**Extracted records**
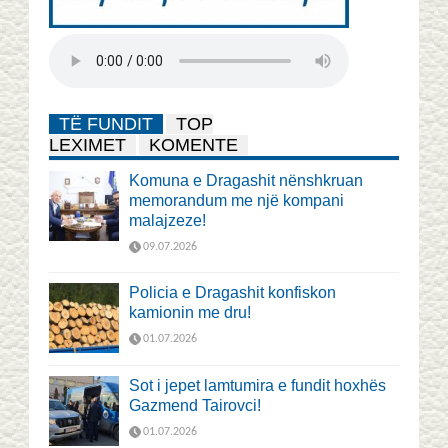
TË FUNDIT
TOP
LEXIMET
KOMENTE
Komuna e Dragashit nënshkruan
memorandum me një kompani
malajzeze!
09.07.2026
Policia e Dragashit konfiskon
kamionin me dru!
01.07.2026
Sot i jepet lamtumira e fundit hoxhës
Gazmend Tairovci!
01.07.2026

**Directions for this task**
Print all the records again exactly; do not include any picture.

**Answer to this exercise**
TË FUNDIT
TOP
LEXIMET
KOMENTE
Komuna e Dragashit nënshkruan
memorandum me një kompani
malajzeze!
09.07.2026
Policia e Dragashit konfiskon
kamionin me dru!
01.07.2026
Sot i jepet lamtumira e fundit hoxhës
Gazmend Tairovci!
01.07.2026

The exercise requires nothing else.